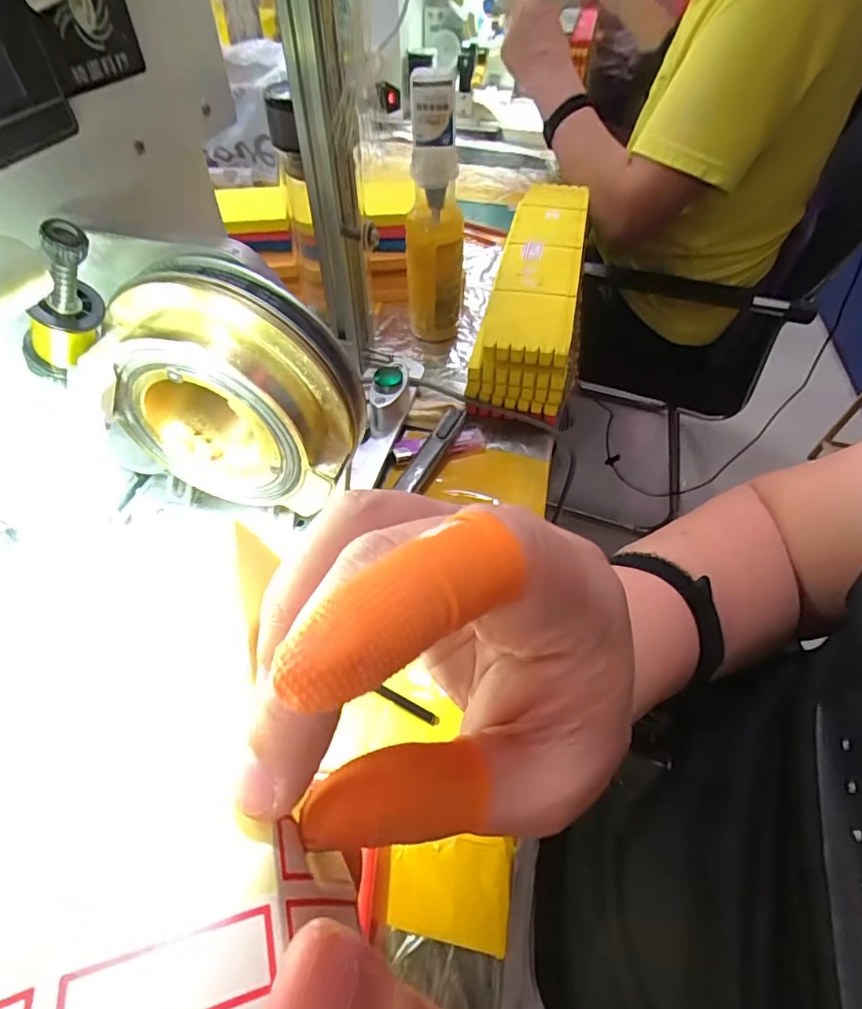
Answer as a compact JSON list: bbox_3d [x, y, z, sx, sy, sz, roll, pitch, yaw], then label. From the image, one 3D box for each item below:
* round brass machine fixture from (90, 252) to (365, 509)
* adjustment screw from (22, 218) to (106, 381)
[{"bbox_3d":[-0.092,-0.049,0.235,0.109,0.102,0.048,15,53,9],"label":"round brass machine fixture"},{"bbox_3d":[-0.146,-0.077,0.206,0.023,0.075,0.017,21,46,-28],"label":"adjustment screw"}]

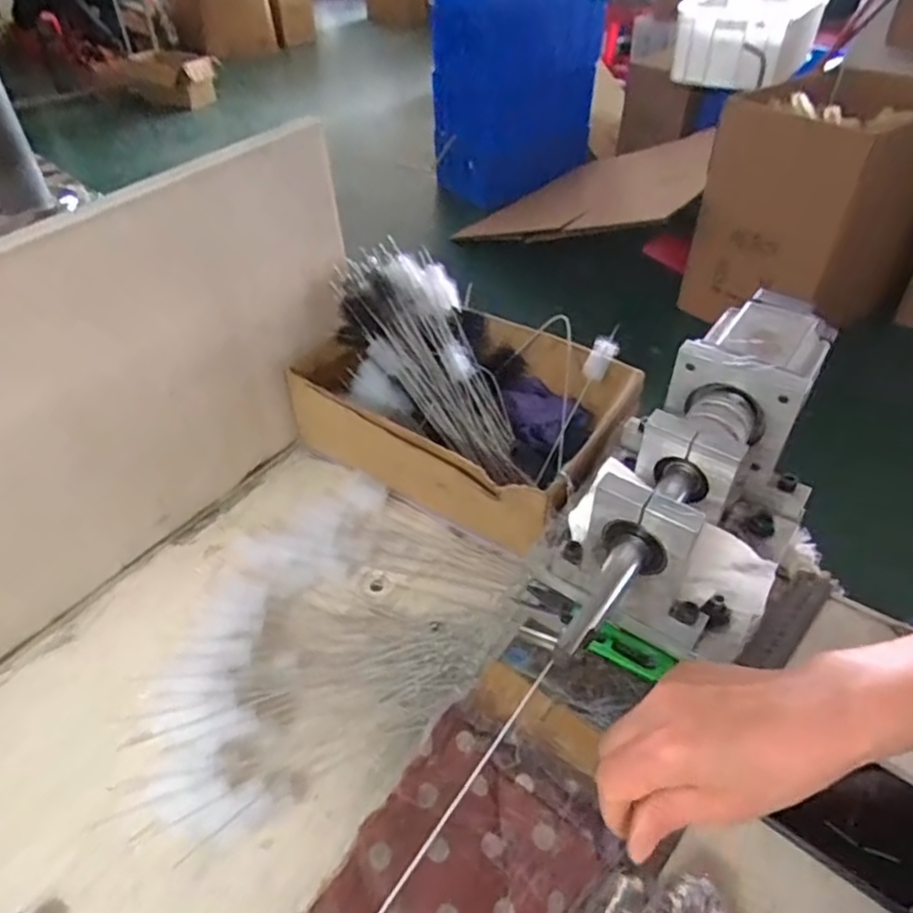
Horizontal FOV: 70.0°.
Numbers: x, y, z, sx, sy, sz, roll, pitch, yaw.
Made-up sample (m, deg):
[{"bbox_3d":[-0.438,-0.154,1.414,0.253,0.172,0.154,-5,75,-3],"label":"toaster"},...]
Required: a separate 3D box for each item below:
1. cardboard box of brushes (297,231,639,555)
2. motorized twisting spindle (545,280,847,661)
[{"bbox_3d":[0.000,-0.058,0.605,0.281,0.149,0.198,21,47,22],"label":"cardboard box of brushes"},{"bbox_3d":[0.174,0.005,0.459,0.140,0.120,0.262,20,47,21],"label":"motorized twisting spindle"}]

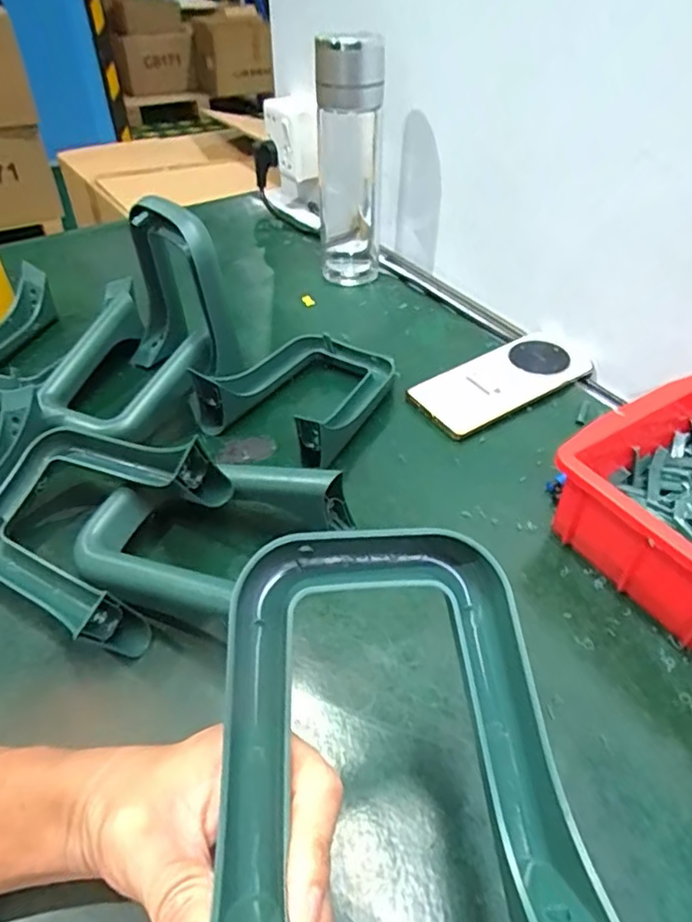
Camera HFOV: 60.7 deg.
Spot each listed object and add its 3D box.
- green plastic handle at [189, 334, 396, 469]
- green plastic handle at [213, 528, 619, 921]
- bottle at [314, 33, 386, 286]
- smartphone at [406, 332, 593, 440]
[{"bbox_3d":[-0.038,-0.067,0.518,0.131,0.046,0.157,21,48,21],"label":"green plastic handle"},{"bbox_3d":[0.016,0.104,0.207,0.125,0.063,0.157,-5,44,-4],"label":"green plastic handle"},{"bbox_3d":[0.004,-0.329,0.657,0.067,0.239,0.073,-1,43,-1],"label":"bottle"},{"bbox_3d":[0.143,-0.074,0.539,0.160,0.009,0.072,-26,54,-18],"label":"smartphone"}]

The problem: Search the listing for the word "pitch" and state how many lines contain it. Nothing else belongs in the reply.

Written solution: 2